◆ WORK INSTRUCTIONS ◆
1) List the governance structures named in parentheses in the abstract, each one in the same words the abstract uses.
2) According to the abstract, what did the private-interest-led regime lead to?
3) Turn the abstract's paragraph beginning "Drawing upon the Institutionalist tradition" into a short bulleted list that keeps its main facts.

DOCUMENT TEXT START

Author
Abstract
Drawing upon the Institutionalist tradition, this article seeks to offer a few principles for a possible transition of capitalist market economies to sustainable ecological economies. The world-wide economic liberalization of the 1980s resulted in loosely regulated market-led and financialized economies. Public and private actors' strategies became closely relying on short-sighted return-on-investment criterion, increasing the role of financial institutions and financial efficiency criteria in the functioning of economies. Therefore, economic, political and social decisions were related to financial efficiency criterion that was supported by the financial market efficiency hypothesis and then, by the public intervention inefficiency hypothesis. Through radical institutional changes, public regulation and collective action mechanisms were reduced to their (im)possible minimum level and governance of the economy was left to self-regulation rules. This private-interest-led regime relied on de-institutionalization of governance structures (regulation, supervision and incentivization of markets) and led to the 2007-08 financial crisis. The overall evolution of societies then took an unsustainable path regarding the environmental, ecological and social issues. Environmental and resources depletion and hysteresis of inequalities are some of the consequences of this episode. So, in the face of growing instabilities and insustainabilities, the necessary transition of the market economy to a viable society calls for an institutional revolution that would offer an alternative organization of economic and social dynamics in favor of collective action, apt to make private actors behavior consistent with societal coherence.

DOCUMENT TEXT END
PROVIDED RECORDS START

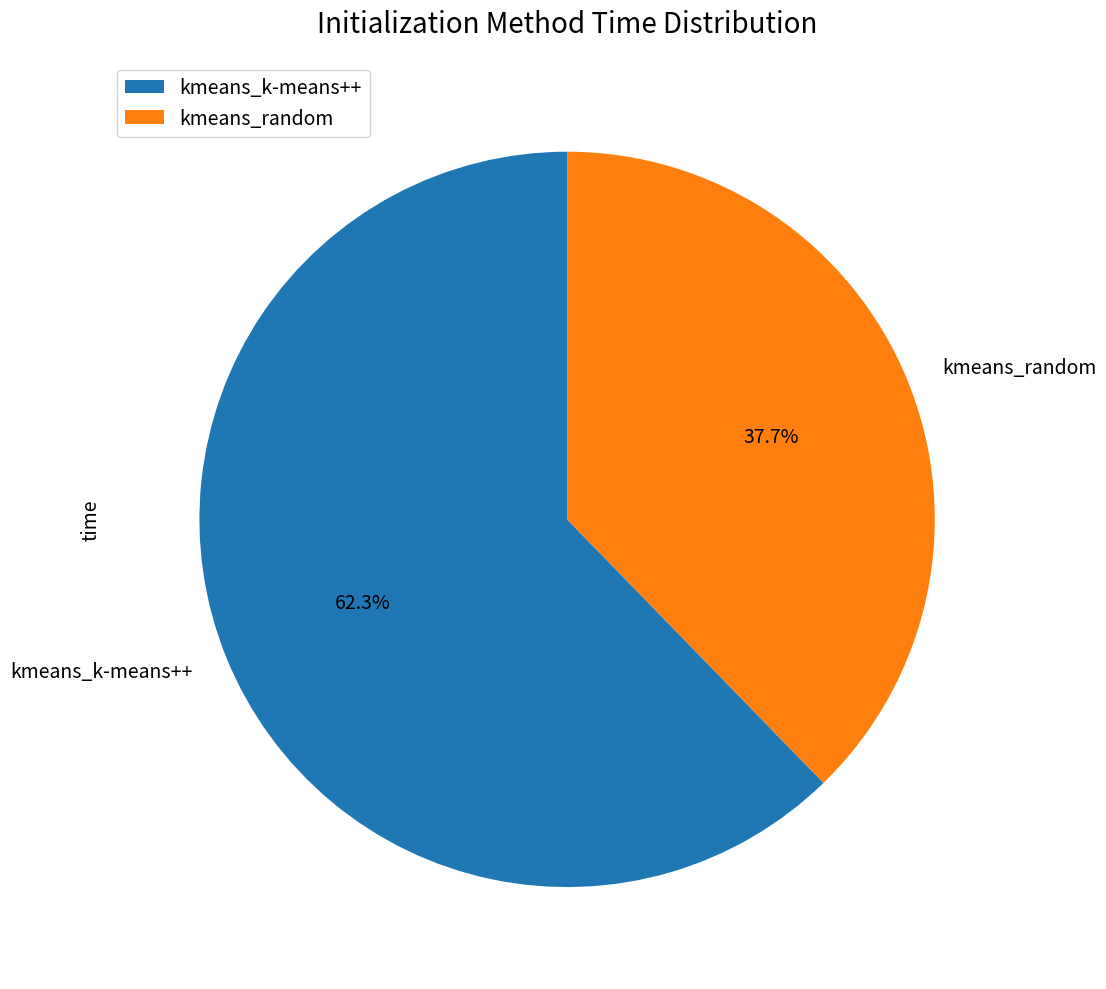

To the nearest percent, what is the combined percentage of kmeans_k-means++ and kmeans_random?

100%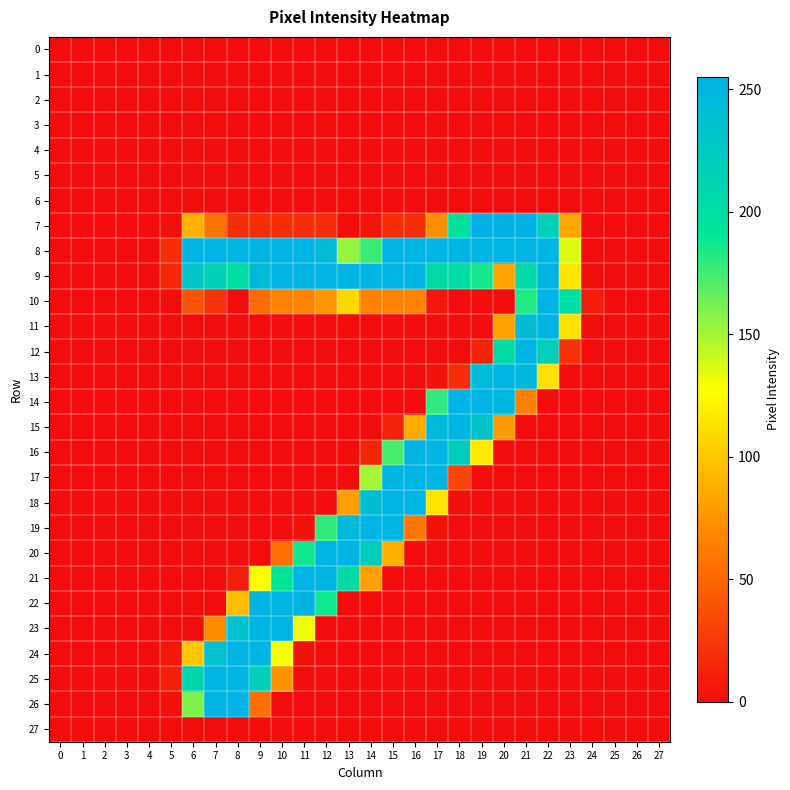

Which has a higher value, 4 or 23?

4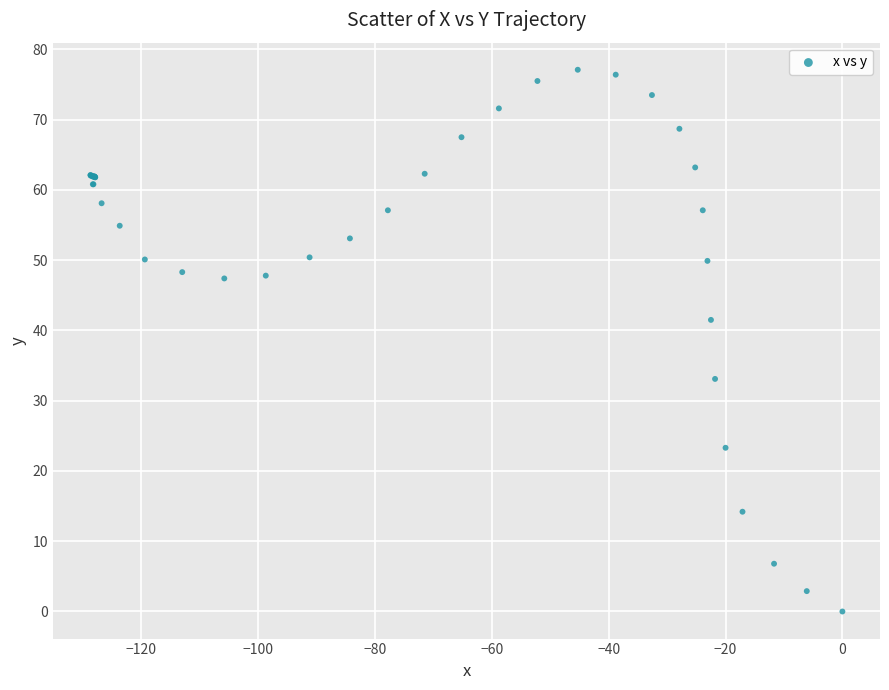

What Y value in the scatter plot is closest to 38?

41.5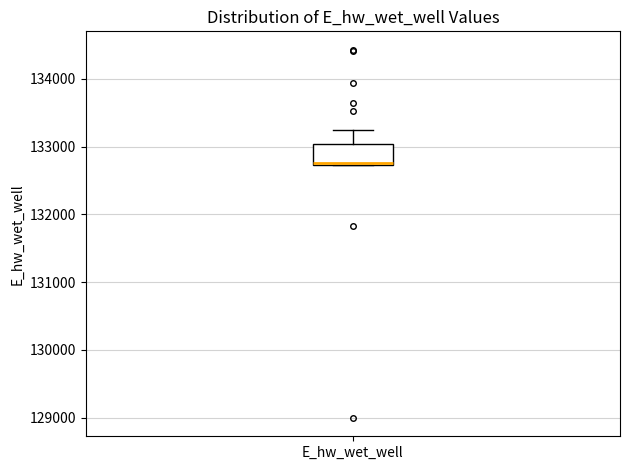

Transcribe this box plot: give where the median line is, the range the box spans, and where the two whiskers end, as read against the y-axis. The values are not printed on the chart, so give them approximately, as read against the axis.

median 132800, box 132700 to 133000, whiskers 132700 to 133200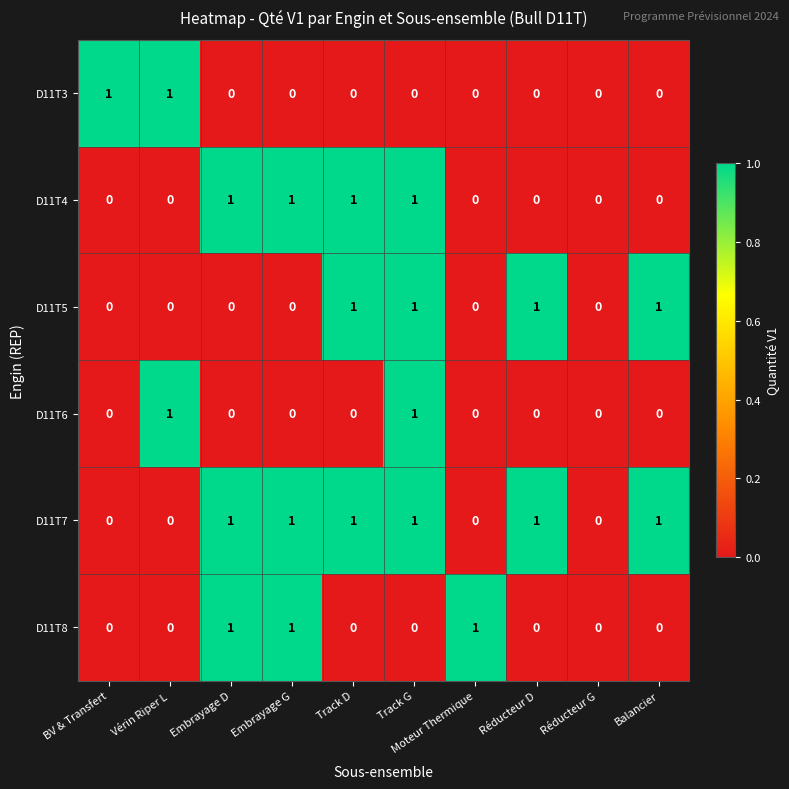

Is the value of D11T8 at Réducteur G greater than the value of D11T7 at Réducteur D?

No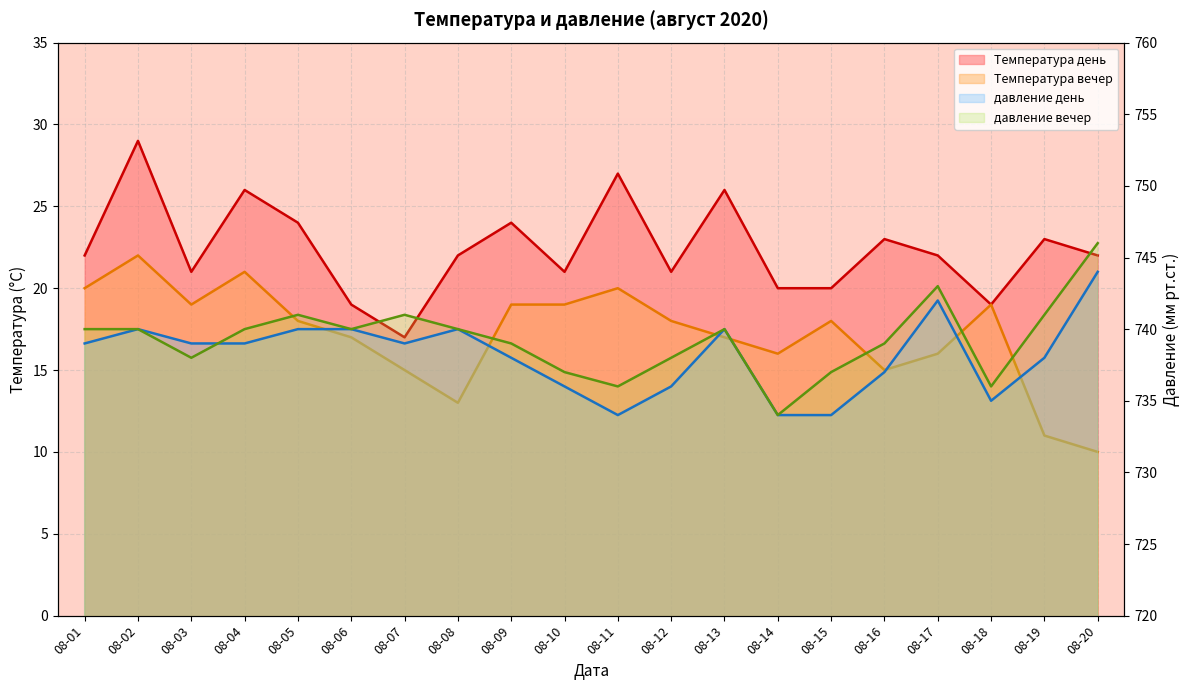

True or false: давление день has a value of 171 at 08-07.

False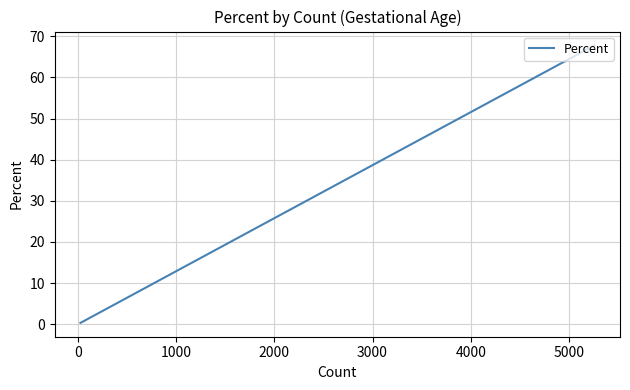

How many lines are shown in the chart?

1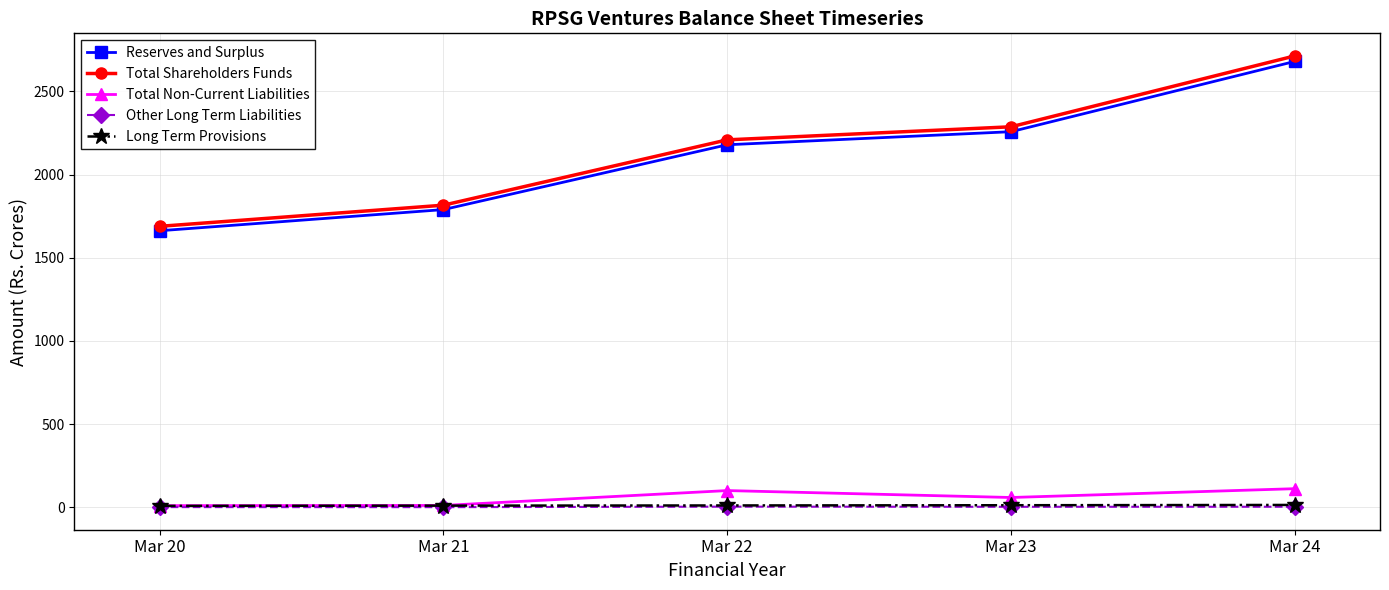

List the labels in order of Reserves and Surplus value, smallest first.

Mar 20, Mar 21, Mar 22, Mar 23, Mar 24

PROVIDED RECORDS END

◆ ANSWERS FOR THE EXERCISE ◆
1)
- regulation
- supervision
- incentivization of markets

2) The 2007-08 financial crisis.

3)
- Drawing on the Institutionalist tradition, the article offers principles for a transition from capitalist market economies to sustainable ecological economies.
- Worldwide economic liberalization in the 1980s produced loosely regulated, market-led, financialized economies.
- Public and private actors came to rely on short-sighted return-on-investment criteria. This raised the role of financial institutions and financial efficiency criteria.
- Economic, political and social decisions followed the financial efficiency criterion. This criterion was supported first by the financial market efficiency hypothesis and then by the public intervention inefficiency hypothesis.
- Radical institutional changes cut public regulation and collective action to a minimum and left governance to self-regulation rules.
- This private-interest-led regime de-institutionalized governance structures and led to the 2007-08 financial crisis.
- Societies then took an unsustainable path on environmental, ecological and social issues. The consequences included environmental and resource depletion and hysteresis of inequalities.
- Moving to a viable society calls for an institutional revolution that favors collective action and makes private actors' behavior consistent with societal coherence.